Nicola Piovani conduce da anni una strenua battaglia contro la musica di sottofondo da lui definita musica passiva, richiamando, con questa espressione, l’altrettanto urticante e controproducente fumo passivo.
Il noto compositore la descrive in questi termini: «quella musica diffusa ormai in molti ambienti pubblici, a basso volume, ma comunque invadente: il cosiddetto sottofondo, la musica da parati, una via di mezzo fra la musica "a palla" e il ronzio del condizionatore d'aria. All'inizio del secolo scorso Eric Satie teorizzò la pratica della "Musique d'ameublement", musica d'arredamento. Provocava giocando, Satie: ma è successo spesso che provocazioni trasgressive delle avanguardie storiche sono poi diventate pane quotidiano della società consumistica».
Vera e propria musica da tappezzeria che utilizza indifferentemente l’ultima hit del momento o, con velleità di impegno, i quartetti di Mozart o arie d’opera, la musica di sottofondo è ormai diventata pervasiva e onnipresente e ridotta a puro strumento di marketing equiparato a un servizio in più, per aumentare la soddisfazione del cliente e, di conseguenza, incrementarne la propensione all’acquisto.
Questo approccio porta inevitabilmente ad un uso superficiale e poco rispettoso anche dei messaggi veicolati dalla musica e può capitare, come scrive Piovani, che si diffondano «canzoni i cui testi, in quei contesti, risultano a fatica decifrabili. E a soffermarsi nell'ascolto spesso si scopre che la voce in diffusione ci sta cantando un amore straziante, o un dramma sociale, o una protesta antisociale; mentre noi compriamo surgelati o arrotoliamo bucatini».
Questo uso indiscriminato e poco accorto, non solo avvilisce la musica e il lavoro dei musicisti, ma ne sfrutta impropriamente i diritti, come certifica una recente indagine condotta da Nielsen Music e pubblicata da Soundtrack Your Brand. Secondo lo studio, globalmente il settore perde $2,65 miliardi ogni anno a causa di piccoli esercizi commerciali che utilizzano impropriamente account di streaming.

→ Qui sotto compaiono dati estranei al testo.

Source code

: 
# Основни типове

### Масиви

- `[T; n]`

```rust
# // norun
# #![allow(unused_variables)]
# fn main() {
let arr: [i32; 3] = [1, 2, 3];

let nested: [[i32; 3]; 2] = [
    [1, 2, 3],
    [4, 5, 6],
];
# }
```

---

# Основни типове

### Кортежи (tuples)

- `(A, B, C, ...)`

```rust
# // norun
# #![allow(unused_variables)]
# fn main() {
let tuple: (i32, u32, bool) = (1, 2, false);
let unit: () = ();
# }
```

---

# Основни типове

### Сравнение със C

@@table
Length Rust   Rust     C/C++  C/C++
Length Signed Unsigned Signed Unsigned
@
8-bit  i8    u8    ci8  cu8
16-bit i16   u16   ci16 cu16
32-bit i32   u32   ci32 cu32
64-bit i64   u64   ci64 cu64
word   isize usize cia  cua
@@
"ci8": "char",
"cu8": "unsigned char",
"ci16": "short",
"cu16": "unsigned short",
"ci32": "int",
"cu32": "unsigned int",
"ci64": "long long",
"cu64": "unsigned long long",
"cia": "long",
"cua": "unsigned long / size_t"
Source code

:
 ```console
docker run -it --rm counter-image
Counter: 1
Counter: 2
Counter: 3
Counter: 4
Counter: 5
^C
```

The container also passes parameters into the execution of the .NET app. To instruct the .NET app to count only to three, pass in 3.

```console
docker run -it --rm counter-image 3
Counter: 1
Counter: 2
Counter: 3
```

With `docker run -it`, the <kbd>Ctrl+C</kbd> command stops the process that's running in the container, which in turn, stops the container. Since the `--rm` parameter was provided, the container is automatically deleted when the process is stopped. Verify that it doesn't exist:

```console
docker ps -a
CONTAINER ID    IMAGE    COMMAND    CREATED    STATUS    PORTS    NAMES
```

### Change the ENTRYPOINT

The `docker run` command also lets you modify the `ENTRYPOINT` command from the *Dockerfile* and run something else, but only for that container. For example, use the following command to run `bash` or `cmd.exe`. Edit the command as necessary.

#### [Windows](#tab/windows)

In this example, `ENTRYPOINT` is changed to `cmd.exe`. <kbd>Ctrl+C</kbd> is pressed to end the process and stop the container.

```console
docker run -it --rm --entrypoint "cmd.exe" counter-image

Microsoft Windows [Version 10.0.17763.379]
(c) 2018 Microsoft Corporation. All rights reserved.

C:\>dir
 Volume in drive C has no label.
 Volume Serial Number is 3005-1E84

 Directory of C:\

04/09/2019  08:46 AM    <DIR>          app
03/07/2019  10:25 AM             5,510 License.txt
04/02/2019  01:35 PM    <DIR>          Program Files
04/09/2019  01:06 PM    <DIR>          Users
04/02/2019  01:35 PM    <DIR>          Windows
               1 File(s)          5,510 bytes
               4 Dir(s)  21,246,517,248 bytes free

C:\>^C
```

Non tutti gli esercenti commerciali sanno che anche per trasmettere musica di sottofondo in un negozio, ristorante o luogo pubblico è necessario rispettare regole di copyright affatto diverse da quelle che governano l’uso personale di piattaforme come Spotify e Apple Music. Secondo lo studio, però, solo il 17% di questi esercizi commerciali sarebbe in regola, mentre il restante 83% continua a utilizzare musica illegalmente e, soprattutto, la maggior parte degli imprenditori è convinta di poter utilizzare il suo account privato per trasmettere musica di sottofondo negli esercizi commerciali.
«I risultati non ci hanno sorpreso più di tanto», dice Andreas Liffgarden, co-fondatore di Soundtrack Your Brand. «È la portata del fenomeno a scoraggiarci. L’industria della musica nel suo complesso ha bisogno di educare i consumatori. Tutti capiscono istintivamente che non è possibile utilizzare un account Netflix per aprire un cinema – tutti starete dicendo “certo, è ovvio” – ma per la musica non è così. Nell’industria televisiva o cinematografica è scontato, ma nella nostra industria questo tipo di educazione è assente».
Emerge chiaro che, laddove è impossibile aspettarsi un sussulto di civiltà e rispetto per la musica e per la sua reale funzione, occorre rendere consapevoli gli esercenti commerciali, il 42% dei quali sostiene che la musica è “molto importante” per la loro attività, dei meccanismi di copyright che regolano la diffusione della musica di sottofondo. In altre parole, se i gestori di locali e negozi vogliono continuare con il loro uso strumentale dell’arte, che almeno contribuiscano al suo finanziamento, affinchè, per un’eterogenesi dei fini, la musica possa continuare a dare voce e suono alle nostre emozioni e pensieri più veri.